Louisa, Errol, Jessica and Imogen and I made an early start as Errol drove us to Ocknell camping and caravan site near Fritham, so they could investigate the facilities. They have bought a tent and intend to start camping.  We went out along Roger Penney Way, where I thought we might see donkeys, cattle, and even pigs, to complement the ponies.  We did see a few, but more were to come.

Jessica, Imogen (and Louisa, Errol)

The nearest we got to pigs were the Peppa Pig brochures which the girls studied avidly as their parents sought information at the site’s reception office.  They had, of course enjoyed a trip to Peppa Pig World with Jackie and me on 3rd November last year.

Donkeys

On our return, I suggested a drive through Fritham, where we were treated to prolonged close-ups of both donkeys and cattle who were in no hurry as they ambled up the road. There can be no more ungainly gait than that of hoofed animals on tarmac.  Even the new calves show signs of their parents’ awkwardness.  The donkeys showed us their rear views. Cattle on road The cattle ambled towards us aiming, no doubt, for their sheds at the junction leading to The Royal Oak.  When we turned back after coming to the end of the road, they had clearly been in no hurry, so we had to follow their rears as well.  On Stoney Cross Plain there were a number of forest pony foals to be seen.

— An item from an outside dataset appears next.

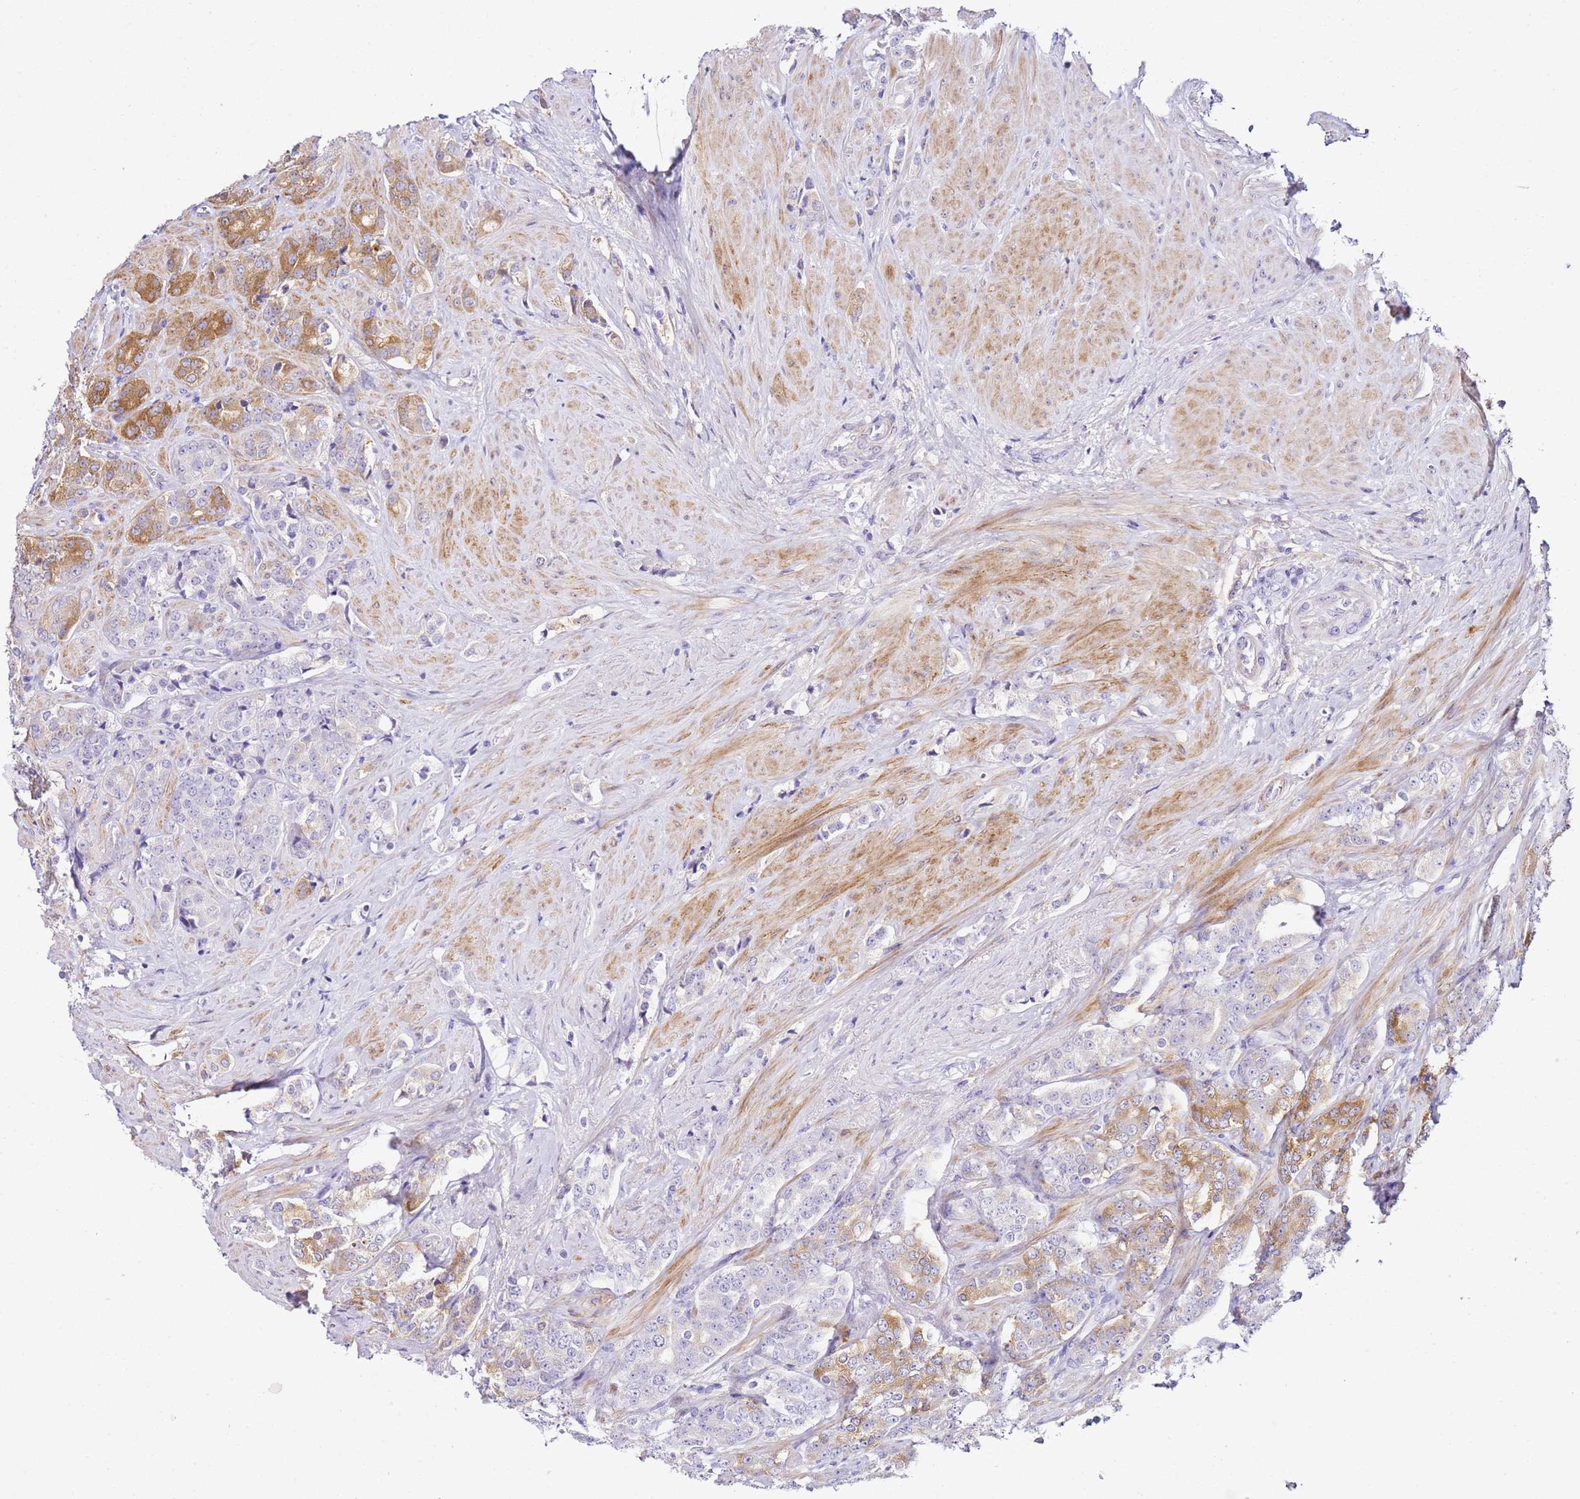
{"staining": {"intensity": "moderate", "quantity": "<25%", "location": "cytoplasmic/membranous"}, "tissue": "prostate cancer", "cell_type": "Tumor cells", "image_type": "cancer", "snomed": [{"axis": "morphology", "description": "Adenocarcinoma, High grade"}, {"axis": "topography", "description": "Prostate"}], "caption": "An immunohistochemistry (IHC) image of neoplastic tissue is shown. Protein staining in brown highlights moderate cytoplasmic/membranous positivity in prostate cancer (adenocarcinoma (high-grade)) within tumor cells.", "gene": "HGD", "patient": {"sex": "male", "age": 62}}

It was not yet 10 a.m. when we returned to the Lodge.  We had already had one diversionary trip to stop Jessica and Imogen from waking Eleanor’s household.  Eleanor is ten years old and my granddaughters were itching for her to join them in the den.  But the curtains were drawn in her flat and it was Sunday morning.  I therefore stood in for the young lady until our very early lunch, necessitated by the family’s long journey back to Nottingham.

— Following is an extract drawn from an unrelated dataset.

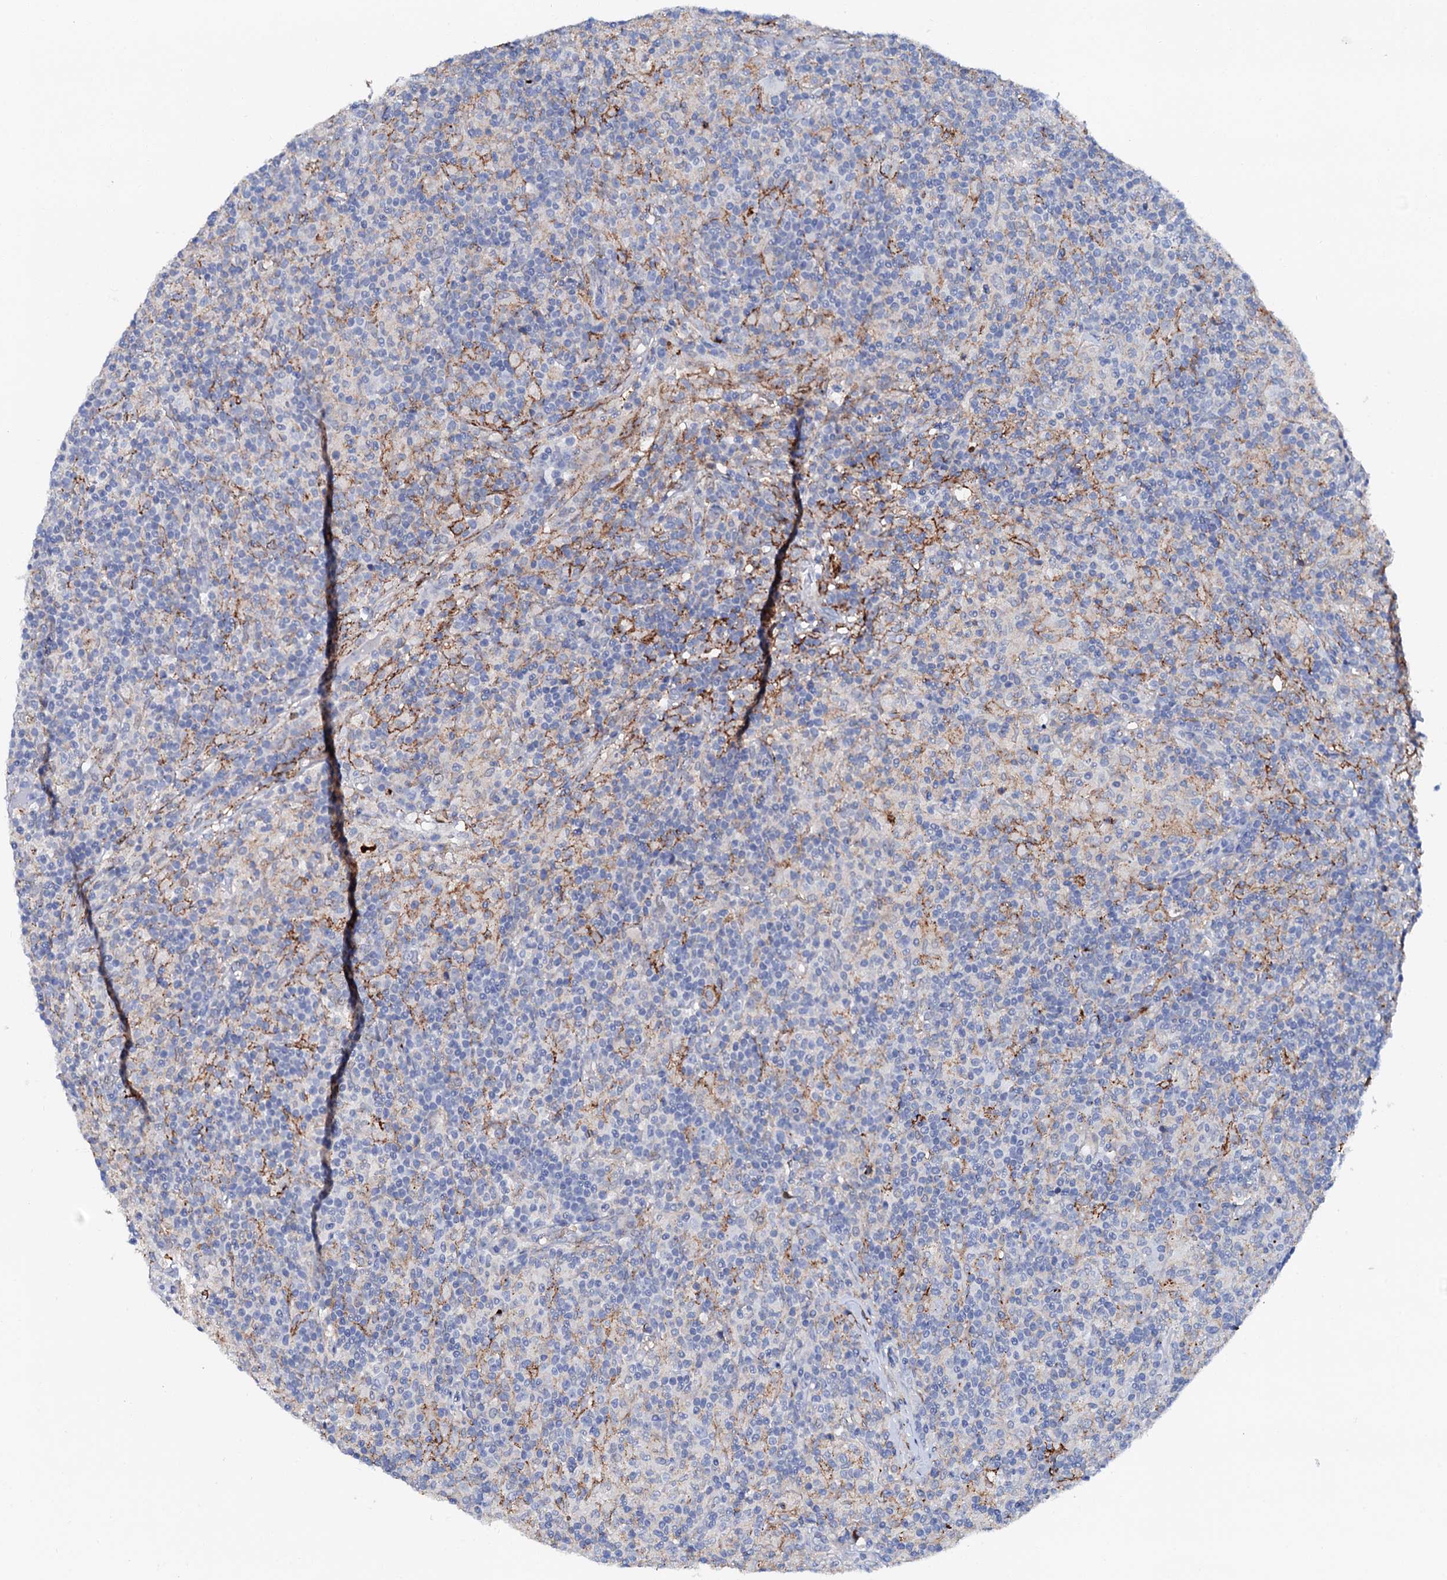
{"staining": {"intensity": "negative", "quantity": "none", "location": "none"}, "tissue": "lymphoma", "cell_type": "Tumor cells", "image_type": "cancer", "snomed": [{"axis": "morphology", "description": "Hodgkin's disease, NOS"}, {"axis": "topography", "description": "Lymph node"}], "caption": "The histopathology image demonstrates no staining of tumor cells in Hodgkin's disease.", "gene": "MED13L", "patient": {"sex": "male", "age": 70}}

Jessica and Imogen in Eleanor's den

The den is within the spreading limbs of an enormous rhododendron which provide an excellent climbing frame.  Paving of various materials, some of which have been decorated with charcoal from a bonfire; a little fabricated gate; a patch in which carrots are being grown; a set of wind chimes; various plaster ornaments on a bird-feeder; and a wooden seat straddling the almost horizontal branches, are all features of this creation.  With immaculate timing Eleanor came in to view just at the point of lunch. Rhododendron As quick as a flash the girls were off to join her.  Imogen took her cucumber-filled crusty roll off with her, and returned a few minutes later for earth to be scraped off the filling. Naturally she was given fresh ingredients.

958264_10151632303639935_980861427_o

This evening I received a photograph from Errol that he had taken yesterday.  Strangely enough, I was walking in the wrong direction (I am indebted to Becky for this interpretation of the picture, which is more apt than my original).

We were also grateful to Errol for providing the drinks that went with our evening meal tonight.  Jackie drank a can of Stella he had left in the fridge, and I finished a bottle of a French wine he had bought at the village shop.  This beverage trips off the tongue as well as it slid onto it. It is Lazy Lizard Shiraz 2011.  We ate oven fish and chips followed by Jackie’s rice pudding and Sainsbury’s profiteroles.